> TO BE DONE
1. Could you retype the Fedora bug tracker email from "Adam Williamson awilliam" up to and including "Security Response bugs."?
2. Would you continue the email about a separate Fedora bug tracker from the point where it stops?

> TEXT SEGMENT
[start]

Separate Fedora bug tracker?

Adam Williamson awilliam at redhat.com
Thu Jun 17 18:13:52 UTC 2010


On Thu, 2010-06-17 at 13:57 -0400, Matt McCutchen wrote:
> On Thu, 2010-06-17 at 10:43 -0700, Adam Williamson wrote:
> > On Thu, 2010-06-17 at 13:23 -0400, Matt McCutchen wrote:
> > > I'm not sure what would be gained by having a fully separate Fedora bug
> > > tracker.  On the other hand, there are definite practical conveniences
> > > to having Fedora and RHEL in the same bug tracker: user accounts are
> > > shared and direct dependencies can be entered among Fedora, RHEL, and
> > > Security Response bugs.
> > 
> > Which most of the time are done wrong, which annoys the crap out of some
> > of us. Me, at least.

[end]

> RECORD EXTRACTS
[start]

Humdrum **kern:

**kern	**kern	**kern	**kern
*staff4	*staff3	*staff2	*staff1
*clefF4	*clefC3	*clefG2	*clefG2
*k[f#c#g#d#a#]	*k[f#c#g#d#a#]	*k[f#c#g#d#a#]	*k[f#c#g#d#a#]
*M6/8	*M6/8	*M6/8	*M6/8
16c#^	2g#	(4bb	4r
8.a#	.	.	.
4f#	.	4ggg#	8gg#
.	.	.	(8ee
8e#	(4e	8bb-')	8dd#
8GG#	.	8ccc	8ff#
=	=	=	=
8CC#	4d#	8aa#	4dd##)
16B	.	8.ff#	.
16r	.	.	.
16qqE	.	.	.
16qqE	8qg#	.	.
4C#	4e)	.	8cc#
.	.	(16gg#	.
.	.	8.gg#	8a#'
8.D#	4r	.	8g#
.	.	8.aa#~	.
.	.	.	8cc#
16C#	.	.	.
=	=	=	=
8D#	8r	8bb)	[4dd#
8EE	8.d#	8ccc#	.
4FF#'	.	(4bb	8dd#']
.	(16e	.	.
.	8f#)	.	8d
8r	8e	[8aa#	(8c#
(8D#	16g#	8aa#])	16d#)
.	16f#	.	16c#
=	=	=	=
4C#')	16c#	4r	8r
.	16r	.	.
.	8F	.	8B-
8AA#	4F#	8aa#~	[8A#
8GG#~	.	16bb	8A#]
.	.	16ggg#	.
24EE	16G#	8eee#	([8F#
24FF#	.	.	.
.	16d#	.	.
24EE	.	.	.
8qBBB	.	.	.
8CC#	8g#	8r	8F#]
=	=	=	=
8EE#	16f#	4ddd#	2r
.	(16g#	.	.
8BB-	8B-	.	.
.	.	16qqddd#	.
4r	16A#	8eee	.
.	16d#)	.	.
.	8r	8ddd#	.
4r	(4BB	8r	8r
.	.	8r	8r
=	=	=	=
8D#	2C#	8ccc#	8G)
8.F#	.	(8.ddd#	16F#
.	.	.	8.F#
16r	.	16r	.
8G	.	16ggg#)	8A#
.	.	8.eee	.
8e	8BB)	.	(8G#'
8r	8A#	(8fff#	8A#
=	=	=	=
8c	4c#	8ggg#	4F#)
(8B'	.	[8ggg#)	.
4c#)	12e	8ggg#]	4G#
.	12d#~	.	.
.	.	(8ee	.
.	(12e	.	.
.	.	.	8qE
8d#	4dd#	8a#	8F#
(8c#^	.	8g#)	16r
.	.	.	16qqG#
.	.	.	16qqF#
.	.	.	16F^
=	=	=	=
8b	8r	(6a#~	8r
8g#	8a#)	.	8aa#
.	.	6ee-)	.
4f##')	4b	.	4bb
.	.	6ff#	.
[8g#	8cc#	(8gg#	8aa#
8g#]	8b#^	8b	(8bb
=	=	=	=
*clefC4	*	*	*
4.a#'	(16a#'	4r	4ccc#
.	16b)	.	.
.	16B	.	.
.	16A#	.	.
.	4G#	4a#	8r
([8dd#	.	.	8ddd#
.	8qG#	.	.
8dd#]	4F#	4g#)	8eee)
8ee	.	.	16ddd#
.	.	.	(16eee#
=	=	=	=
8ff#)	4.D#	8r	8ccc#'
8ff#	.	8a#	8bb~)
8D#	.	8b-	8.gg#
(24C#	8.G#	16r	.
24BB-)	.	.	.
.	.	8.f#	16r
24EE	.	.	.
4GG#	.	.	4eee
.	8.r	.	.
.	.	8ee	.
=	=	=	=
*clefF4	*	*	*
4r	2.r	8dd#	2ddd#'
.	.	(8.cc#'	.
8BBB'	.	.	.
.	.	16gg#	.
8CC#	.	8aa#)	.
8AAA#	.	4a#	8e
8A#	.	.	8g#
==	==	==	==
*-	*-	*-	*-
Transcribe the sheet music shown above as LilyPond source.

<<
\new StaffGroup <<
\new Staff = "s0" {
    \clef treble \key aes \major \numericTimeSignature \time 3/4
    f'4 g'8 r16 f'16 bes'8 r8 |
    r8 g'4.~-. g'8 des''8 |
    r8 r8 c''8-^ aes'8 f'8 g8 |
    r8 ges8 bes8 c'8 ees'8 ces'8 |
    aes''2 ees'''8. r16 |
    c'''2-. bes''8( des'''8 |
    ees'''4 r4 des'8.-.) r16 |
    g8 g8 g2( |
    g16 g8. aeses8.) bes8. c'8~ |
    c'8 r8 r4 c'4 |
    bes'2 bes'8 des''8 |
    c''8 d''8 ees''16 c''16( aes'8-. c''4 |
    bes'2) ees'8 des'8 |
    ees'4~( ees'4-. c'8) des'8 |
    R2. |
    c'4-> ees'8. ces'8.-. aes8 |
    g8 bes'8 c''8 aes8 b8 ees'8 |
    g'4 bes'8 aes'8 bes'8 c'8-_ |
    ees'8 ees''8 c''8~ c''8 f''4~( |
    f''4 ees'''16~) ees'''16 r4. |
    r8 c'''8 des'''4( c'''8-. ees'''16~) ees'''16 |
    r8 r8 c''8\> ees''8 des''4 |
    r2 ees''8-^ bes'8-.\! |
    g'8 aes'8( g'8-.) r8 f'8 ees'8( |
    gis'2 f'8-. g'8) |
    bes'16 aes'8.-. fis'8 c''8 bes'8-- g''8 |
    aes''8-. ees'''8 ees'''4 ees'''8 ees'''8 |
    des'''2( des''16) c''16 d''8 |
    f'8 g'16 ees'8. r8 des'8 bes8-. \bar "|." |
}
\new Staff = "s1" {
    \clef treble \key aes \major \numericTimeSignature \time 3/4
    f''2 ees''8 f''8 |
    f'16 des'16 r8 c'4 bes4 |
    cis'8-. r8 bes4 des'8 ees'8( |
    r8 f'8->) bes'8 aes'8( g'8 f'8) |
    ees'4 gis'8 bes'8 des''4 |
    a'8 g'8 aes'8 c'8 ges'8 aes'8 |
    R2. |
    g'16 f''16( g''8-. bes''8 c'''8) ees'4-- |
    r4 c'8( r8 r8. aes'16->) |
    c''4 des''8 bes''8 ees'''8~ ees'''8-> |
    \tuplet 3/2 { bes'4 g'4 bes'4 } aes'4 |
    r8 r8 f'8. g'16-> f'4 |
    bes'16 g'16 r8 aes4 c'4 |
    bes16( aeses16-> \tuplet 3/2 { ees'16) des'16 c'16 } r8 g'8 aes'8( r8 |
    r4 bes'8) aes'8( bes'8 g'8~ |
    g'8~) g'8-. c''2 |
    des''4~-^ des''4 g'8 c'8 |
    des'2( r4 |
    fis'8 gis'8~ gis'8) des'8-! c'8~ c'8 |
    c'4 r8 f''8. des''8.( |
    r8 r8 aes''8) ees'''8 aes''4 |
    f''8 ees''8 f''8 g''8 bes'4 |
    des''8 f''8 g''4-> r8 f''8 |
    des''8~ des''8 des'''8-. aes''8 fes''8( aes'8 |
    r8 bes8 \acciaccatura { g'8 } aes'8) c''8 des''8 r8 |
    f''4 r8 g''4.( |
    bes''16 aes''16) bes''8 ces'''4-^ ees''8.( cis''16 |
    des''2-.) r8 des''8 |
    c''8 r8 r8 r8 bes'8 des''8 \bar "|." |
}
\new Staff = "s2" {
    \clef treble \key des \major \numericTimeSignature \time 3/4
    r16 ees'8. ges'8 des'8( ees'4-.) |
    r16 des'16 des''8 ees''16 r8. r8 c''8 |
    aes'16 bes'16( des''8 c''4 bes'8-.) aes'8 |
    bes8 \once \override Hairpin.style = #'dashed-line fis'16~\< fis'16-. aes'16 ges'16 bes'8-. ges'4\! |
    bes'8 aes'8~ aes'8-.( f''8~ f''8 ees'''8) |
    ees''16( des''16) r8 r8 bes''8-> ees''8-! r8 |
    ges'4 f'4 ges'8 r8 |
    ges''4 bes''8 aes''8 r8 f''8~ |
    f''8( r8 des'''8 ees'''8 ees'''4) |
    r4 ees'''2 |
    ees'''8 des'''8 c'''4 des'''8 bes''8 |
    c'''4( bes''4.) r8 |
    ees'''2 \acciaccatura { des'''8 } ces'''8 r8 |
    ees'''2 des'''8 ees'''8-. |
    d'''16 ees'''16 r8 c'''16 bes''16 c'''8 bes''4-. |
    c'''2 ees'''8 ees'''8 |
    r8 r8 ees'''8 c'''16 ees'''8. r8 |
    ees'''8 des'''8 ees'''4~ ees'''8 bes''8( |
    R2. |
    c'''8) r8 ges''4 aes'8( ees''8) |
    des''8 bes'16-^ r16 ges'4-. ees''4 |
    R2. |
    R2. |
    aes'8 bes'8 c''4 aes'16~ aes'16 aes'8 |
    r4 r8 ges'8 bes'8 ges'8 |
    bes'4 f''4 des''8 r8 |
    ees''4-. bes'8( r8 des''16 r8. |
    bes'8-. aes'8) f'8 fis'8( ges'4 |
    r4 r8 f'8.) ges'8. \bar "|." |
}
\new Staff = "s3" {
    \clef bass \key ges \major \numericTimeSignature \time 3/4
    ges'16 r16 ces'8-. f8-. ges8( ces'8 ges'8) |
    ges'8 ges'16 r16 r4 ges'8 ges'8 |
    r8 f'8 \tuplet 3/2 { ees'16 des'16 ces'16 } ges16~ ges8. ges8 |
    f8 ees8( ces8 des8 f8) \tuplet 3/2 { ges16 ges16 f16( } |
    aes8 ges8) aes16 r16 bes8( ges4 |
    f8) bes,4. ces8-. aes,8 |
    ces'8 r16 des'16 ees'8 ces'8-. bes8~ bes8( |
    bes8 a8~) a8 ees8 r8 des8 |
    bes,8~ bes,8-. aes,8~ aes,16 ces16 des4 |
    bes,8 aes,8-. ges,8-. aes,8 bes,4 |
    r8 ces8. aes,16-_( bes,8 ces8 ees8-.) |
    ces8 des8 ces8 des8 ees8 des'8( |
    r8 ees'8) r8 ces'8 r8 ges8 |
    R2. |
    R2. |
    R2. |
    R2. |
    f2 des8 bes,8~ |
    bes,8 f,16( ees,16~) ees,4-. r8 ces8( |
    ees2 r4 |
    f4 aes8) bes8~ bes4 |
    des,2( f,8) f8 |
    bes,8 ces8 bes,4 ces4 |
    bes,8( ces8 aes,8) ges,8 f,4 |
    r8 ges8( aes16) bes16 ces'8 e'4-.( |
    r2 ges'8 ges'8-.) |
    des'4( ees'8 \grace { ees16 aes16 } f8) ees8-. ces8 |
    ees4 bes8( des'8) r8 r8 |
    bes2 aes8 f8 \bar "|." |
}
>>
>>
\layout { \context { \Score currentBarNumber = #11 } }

[end]

> THE REPLIES
1.
Adam Williamson awilliam at redhat.com
Thu Jun 17 18:13:52 UTC 2010


On Thu, 2010-06-17 at 13:57 -0400, Matt McCutchen wrote:
> On Thu, 2010-06-17 at 10:43 -0700, Adam Williamson wrote:
> > On Thu, 2010-06-17 at 13:23 -0400, Matt McCutchen wrote:
> > > I'm not sure what would be gained by having a fully separate Fedora bug
> > > tracker.  On the other hand, there are definite practical conveniences
> > > to having Fedora and RHEL in the same bug tracker: user accounts are
> > > shared and direct dependencies can be entered among Fedora, RHEL, and
> > > Security Response bugs.

2.
> 
> Could you give an example?

RHEL bugs are frequently created as clones of Fedora bugs, and whoever
cloned the bug forgets to clean up behind them. For instance, if you
clone a Fedora bug which blocks F14Blocker to RHEL and forget to clean
up, we wind up with a RHEL bug 'blocking' the Fedora 14 release.

Often clones also leave the CC list intact, meaning a bunch of Fedora
users are suddenly CCed on a high-traffic RHEL bug.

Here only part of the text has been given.